- **AIM OF THE EXERCISE**
From the records below, copy each line containing the string "that". Letter case matters.

- **DATASET**
***
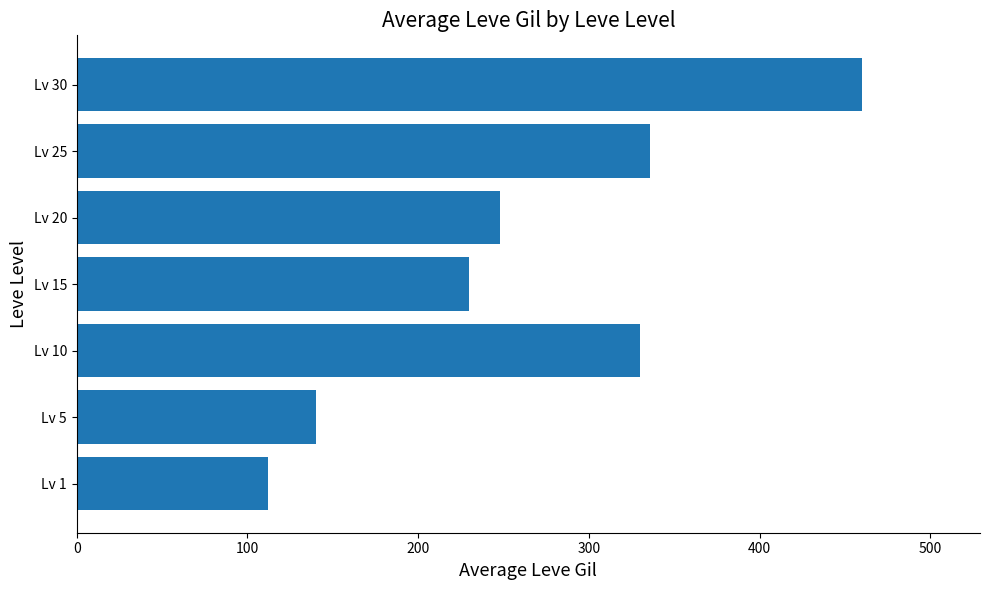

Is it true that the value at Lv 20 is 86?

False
***
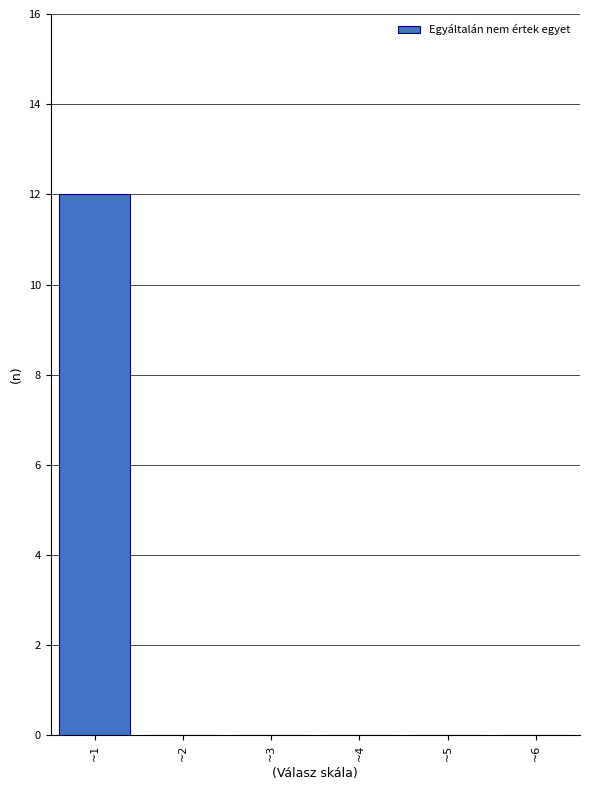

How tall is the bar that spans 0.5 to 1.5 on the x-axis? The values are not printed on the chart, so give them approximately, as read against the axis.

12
***
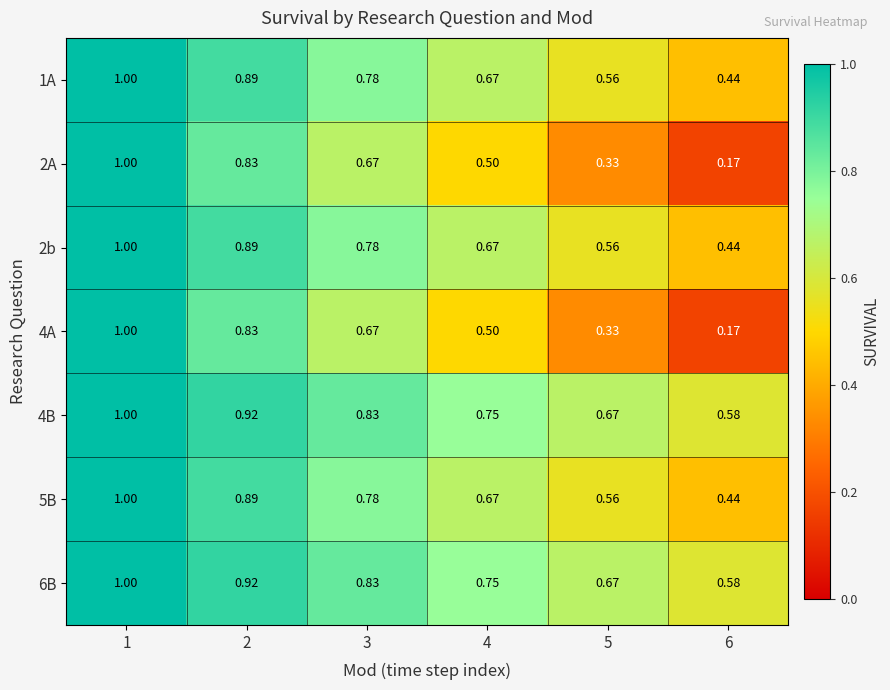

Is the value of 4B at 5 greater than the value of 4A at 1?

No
***
- **REPLY TO THE EXERCISE**
Is it true that the value at Lv 20 is 86?
How tall is the bar that spans 0.5 to 1.5 on the x-axis? The values are not printed on the chart, so give them approximately, as read against the axis.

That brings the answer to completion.